While PETs techniques preserve the privacy of individuals inside the organization, they work by perturbing the event logs in such a way that may lead to misleading conclusions of the analysis. They may inject new behaviors into the event logs that are impossible to exist in real-life event logs. For example, some PETs techniques anonymize a hospital event log by injecting a trace that a patient may visit a doctor before checking in inside the hospital.
In this thesis, we propose a set of privacy-preserving approaches that we call Privacy-Preserving Process Mining (PPPM) approaches to strike a balance between the benefits an analyst can get from analyzing these event logs and the requirements imposed on them by privacy regulations (e.g., GDPR). Also, in this thesis, we propose an approach that enables organizations to jointly perform process mining over their data without sharing their private information.

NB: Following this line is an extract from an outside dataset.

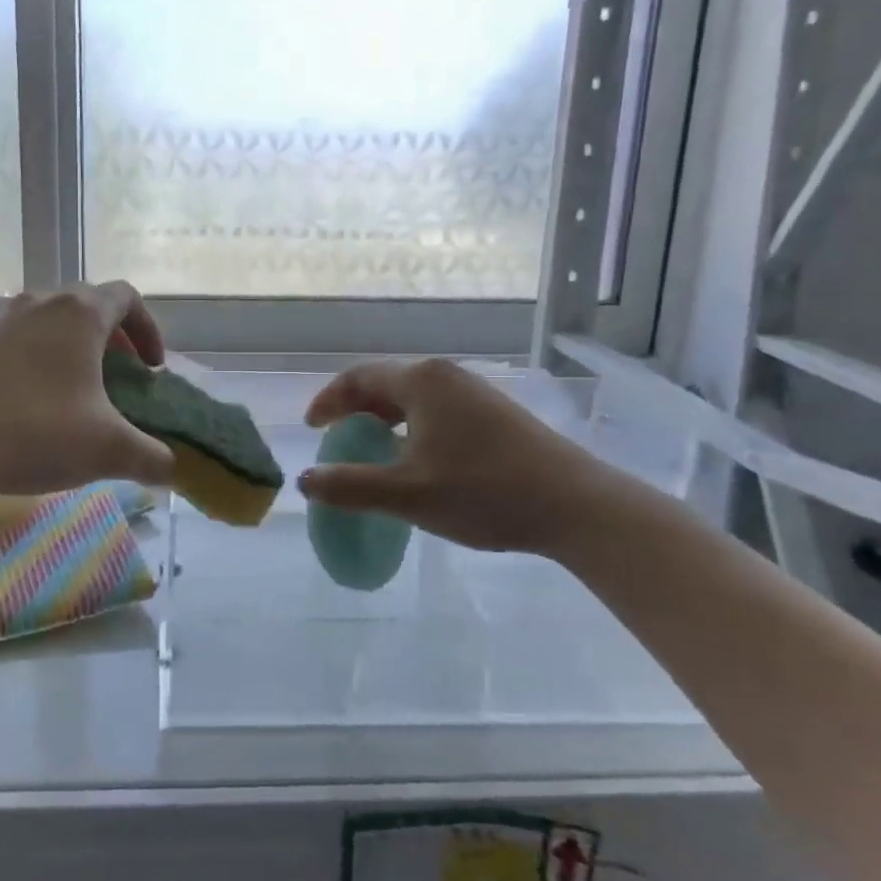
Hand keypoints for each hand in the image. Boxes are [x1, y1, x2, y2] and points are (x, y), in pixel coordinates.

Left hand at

The techniques proposed in this thesis have been proposed as open-source tools. The first tool is Amun, enabling an event log publisher to anonymize their event log before sharing it with an analyst. The second tool is called Libra, which provides an enhanced utility-privacy tradeoff.  The third tool is Shareprom, which enables organizations to construct process maps jointly.

The defence can also be followed in Zoom (Meeting ID: 975 4557 2829, Passcode: ati).